Monday, October 13, 2014

X is for .... oh just forget it!

Journalist David Goldenberg of Five Thirty Eight noted the animals most likely used to represent letters in a sample of 50 children's ABC books from 1820 to 2013. He notes that Zebra was used almost exclusively for the letter "Z". But  note the letter "X". So few words begin with "X" that it was most often totally omitted from alphabet books or as Goldenberg says used by authors, "lamely trotting out a fox or an ox and pointing out its last letter." The modern trend seems to be using scientific words such as Xiphias for swordfish.  

Shown these results, one parent mentioned that Xenops, a genus of ovenbirds, was used in at least two of her son's items (books or toys) and was surprised that "D" for dolphin was not higher in the ranking. But I guess it's hard to top Dog and Duck. And Dr. Susess's ABC Book, for the letter D, dreams up a Duck-Dog!

Monday, October 6, 2014

Happy Birthday Holidays

Like the title asks, "How common is your birthday?" From a decade of data from 1994 to 2004, the shades of color in this display seem to indicate that September is the most common month, and further plots show that September 9, 1999 had the most births. The least common? Holidays. Perhaps the expectant parents themselves and/or health care workers keep the expectant mothers away from delivery on New Years Day, July 4th, Christmas and Christmas Eve, and several days in late November, since Thanksgiving can vary. But Leap Day, February 29th is the surely the least common. Via Visual News, via Redditer UCanDoEat.

This display brings to mind the classical birthday problem and its variations. The classical birthday problem considers the probability that in a set of n people, randomly and independently chosen, that at least one pair have the same birthday. The usual assumption is that birthdays are uniformly distributed throughout the year. The display above shows this not to be the case. Bloom(1973) in the American Mathematical Monthly showed that any non-uniform distribution of birthdays makes sharing more likely.
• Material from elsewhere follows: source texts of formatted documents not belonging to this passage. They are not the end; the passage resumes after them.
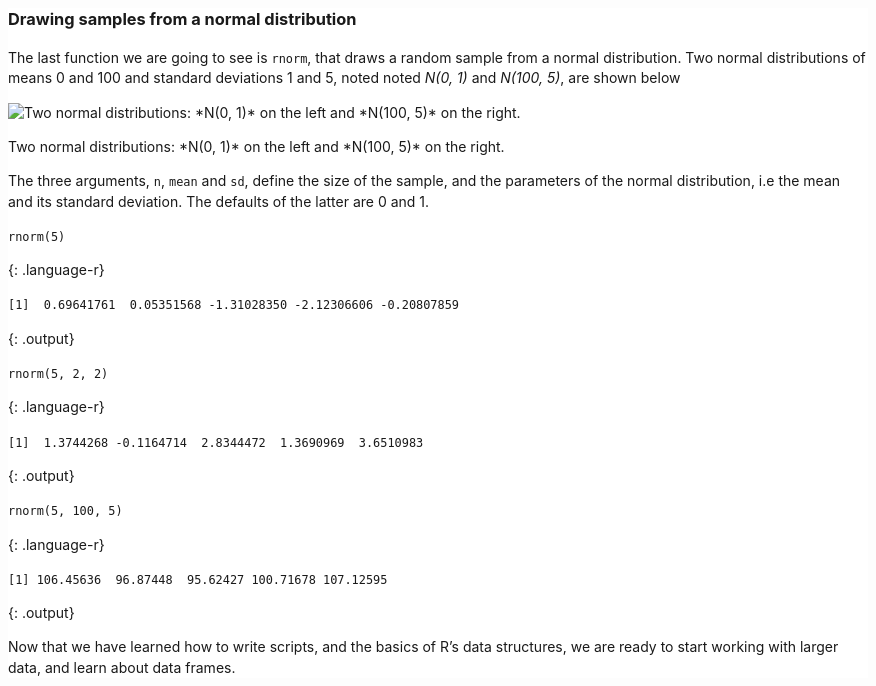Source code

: ### Drawing samples from a normal distribution

The last function we are going to see is `rnorm`, that draws a random
sample from a normal distribution. Two normal distributions of means 0
and 100 and standard deviations 1 and 5, noted noted *N(0, 1)* and
*N(100, 5)*, are shown below

<img src="../fig/rmd-unnamed-chunk-61-1.png" alt="Two normal distributions: *N(0, 1)* on the left and *N(100, 5)* on the right." width="1152" />
<p class="caption">
Two normal distributions: *N(0, 1)* on the left and *N(100, 5)* on the
right.
</p>

The three arguments, `n`, `mean` and `sd`, define the size of the
sample, and the parameters of the normal distribution, i.e the mean and
its standard deviation. The defaults of the latter are 0 and 1.

    rnorm(5)

{: .language-r}

    [1]  0.69641761  0.05351568 -1.31028350 -2.12306606 -0.20807859

{: .output}

    rnorm(5, 2, 2)

{: .language-r}

    [1]  1.3744268 -0.1164714  2.8344472  1.3690969  3.6510983

{: .output}

    rnorm(5, 100, 5)

{: .language-r}

    [1] 106.45636  96.87448  95.62427 100.71678 107.12595

{: .output}

Now that we have learned how to write scripts, and the basics of R’s
data structures, we are ready to start working with larger data, and
learn about data frames.

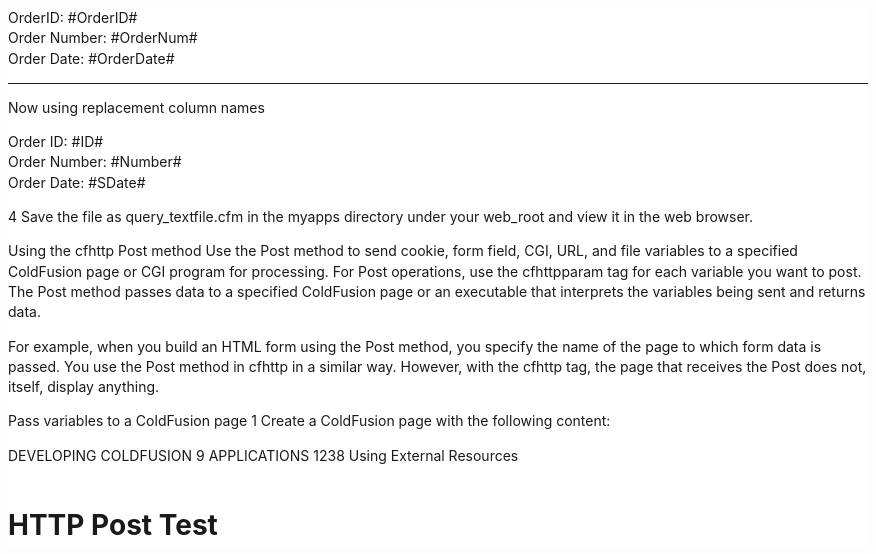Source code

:
   <cfoutput query="juneorders">
         OrderID: #OrderID#<br>
         Order Number: #OrderNum#<br>
         Order Date: #OrderDate#<br>
   </cfoutput>
   
   
   <hr>
   Now using replacement column names<br>


   <cfhttp method="Get"
         url="http://127.0.0.1/myapps/text.txt"
         name="juneorders"
         columns="ID,Number,ODate,SDate,Name,Address"
         textqualifier="">


   <cfoutput query="juneorders">
         Order ID: #ID#<br>
         Order Number: #Number#<br>
         Order Date: #SDate#<br>
   </cfoutput>

4 Save the file as query_textfile.cfm in the myapps directory under your web_root and view it in the web browser.


Using the cfhttp Post method
Use the Post method to send cookie, form field, CGI, URL, and file variables to a specified ColdFusion page or CGI
program for processing. For Post operations, use the cfhttpparam tag for each variable you want to post. The Post method
passes data to a specified ColdFusion page or an executable that interprets the variables being sent and returns data.

For example, when you build an HTML form using the Post method, you specify the name of the page to which form
data is passed. You use the Post method in cfhttp in a similar way. However, with the cfhttp tag, the page that receives
the Post does not, itself, display anything.


Pass variables to a ColdFusion page
1 Create a ColdFusion page with the following content:




                                              

DEVELOPING COLDFUSION 9 APPLICATIONS                                                                       1238
Using External Resources




   <html>
   <head>
        <title>HTTP Post Test</title>
   </head>
   <body>
   <h1>HTTP Post Test</h1>
   <cfhttp method="Post"
        url="http://127.0.0.1:8500/myapps/post_test_server.cfm">
        <cfhttpparam type="Cookie"
              value="cookiemonster"
              name="mycookie6">
        <cfhttpparam type="CGI"
              value="cgivar "
              name="mycgi">
        <cfhttpparam type="URL"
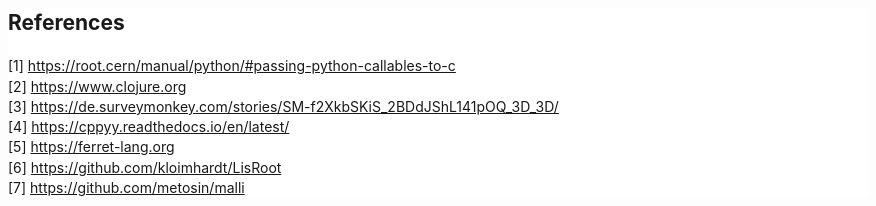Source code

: ## References
[1]  https://root.cern/manual/python/#passing-python-callables-to-c  
[2]  https://www.clojure.org  
[3] https://de.surveymonkey.com/stories/SM-f2XkbSKiS_2BDdJShL141pOQ_3D_3D/  
[4]  https://cppyy.readthedocs.io/en/latest/  
[5]  https://ferret-lang.org  
[6]  https://github.com/kloimhardt/LisRoot  
[7] https://github.com/metosin/malli  
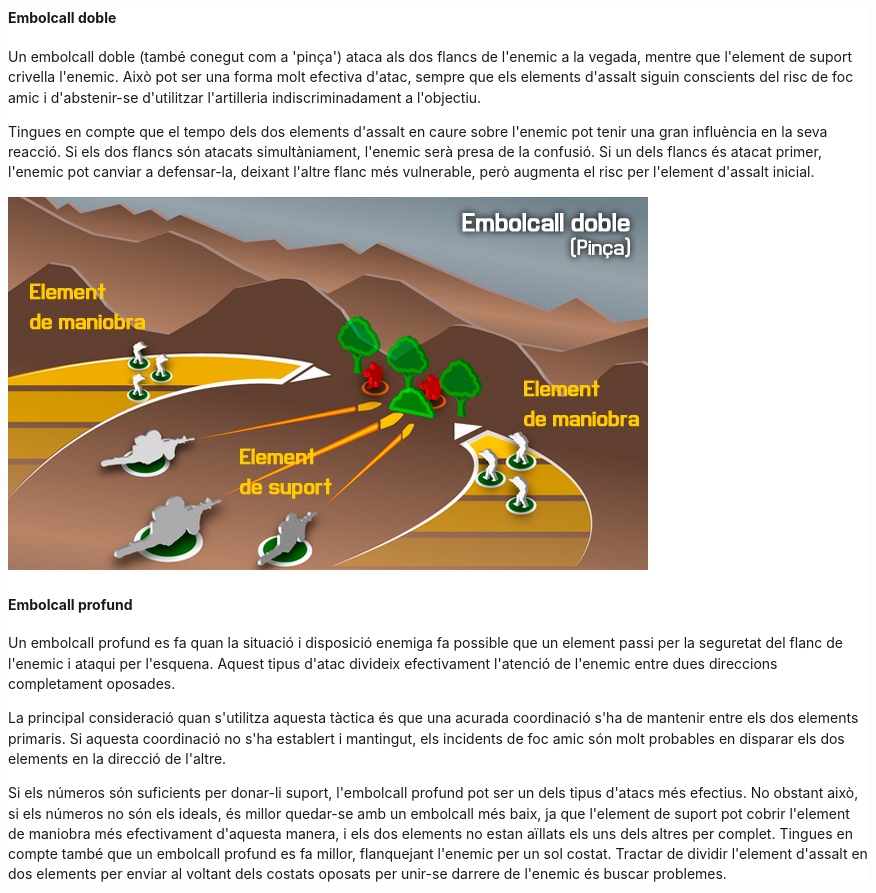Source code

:#### Embolcall doble

Un embolcall doble (també conegut com a 'pinça') ataca als dos flancs de l'enemic a la vegada, mentre que l'element de suport crivella l'enemic. Això pot ser una forma molt efectiva d'atac, sempre que els elements d'assalt siguin conscients del risc de foc amic i d'abstenir-se d'utilitzar l'artilleria indiscriminadament a l'objectiu.

Tingues en compte que el tempo dels dos elements d'assalt en caure sobre l'enemic pot tenir una gran influència en la seva reacció. Si els dos flancs són atacats simultàniament, l'enemic serà presa de la confusió. Si un dels flancs és atacat primer, l'enemic pot canviar a defensar-la, deixant l'altre flanc més vulnerable, però augmenta el risc per l'element d'assalt inicial.

![image](../_imatges/ebc_atacmanio_atac_02.jpg)

#### Embolcall profund

Un embolcall profund es fa quan la situació i disposició enemiga fa possible que un element passi per la seguretat del flanc de l'enemic i ataqui per l'esquena. Aquest tipus d'atac divideix efectivament l'atenció de l'enemic entre dues direccions completament oposades.

La principal consideració quan s'utilitza aquesta tàctica és que una acurada coordinació s'ha de mantenir entre els dos elements primaris. Si aquesta coordinació no s'ha establert i mantingut, els incidents de foc amic són molt probables en disparar els dos elements en la direcció de l'altre.

Si els números són suficients per donar-li suport, l'embolcall profund pot ser un dels tipus d'atacs més efectius. No obstant això, si els números no són els ideals, és millor quedar-se amb un embolcall més baix, ja que l'element de suport pot cobrir l'element de maniobra més efectivament d'aquesta manera, i els dos elements no estan aïllats els uns dels altres per complet. Tingues en compte també que un embolcall profund es fa millor, flanquejant l'enemic per un sol costat. Tractar de dividir l'element d'assalt en dos elements per enviar al voltant dels costats oposats per unir-se darrere de l'enemic és buscar problemes.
Is is well known that for n=23 people the chances are greater than even of sharing uniformly distributed birthdays. Munford (1977) showed that this value of n=23 is also true for any non-uniform distribution. Berresford (1980) examined this with a non-uniform, data-based, distribution of birthdays, illustrating that the surprising and counter-intuitive and robust value of n=23 yields greater than even odds.

Monday, September 29, 2014

Markov Language

From  is an interactive color-coded matrix of transition probabilities from any given letter on a row to its following letter in a column. For example, along the row beginning with the letter "h", the darkest hue, represents the highest probability (47.42%), is for the letter that most likely follows, which is "e".
The most likely letter to follow "d" is "-", indicating that the most likely choice is no single letter, but instead "nothing". So that "d" most likely is at the end of a word.

There is a similar graphic of reverse transition probabilities, showing letters that most likely precede a given row choice.
It would be fun to simulate how words would behave when primed with this limited behavior of English. We could use our last post and these graphics of letter transition probabilities to simulate a "Markov language".

Monday, September 22, 2014

Dynamic Visualization of Markov Chains

Here is a visual demonstration of Markov Chains by Victor Powell. We've seen his work before in demonstrating conditional probability. These dynamic views of one, two, and then many state Markov Chains.

The program allows for varying transition probabilities, varying speed of travel between the states, and a realization of the resulting time series of state visits. Another very nice visualization.

Monday, September 15, 2014

Latitude and the Drought

Using California's range of latitude for a color coded plot of the severity of its drought over time, via xkcd.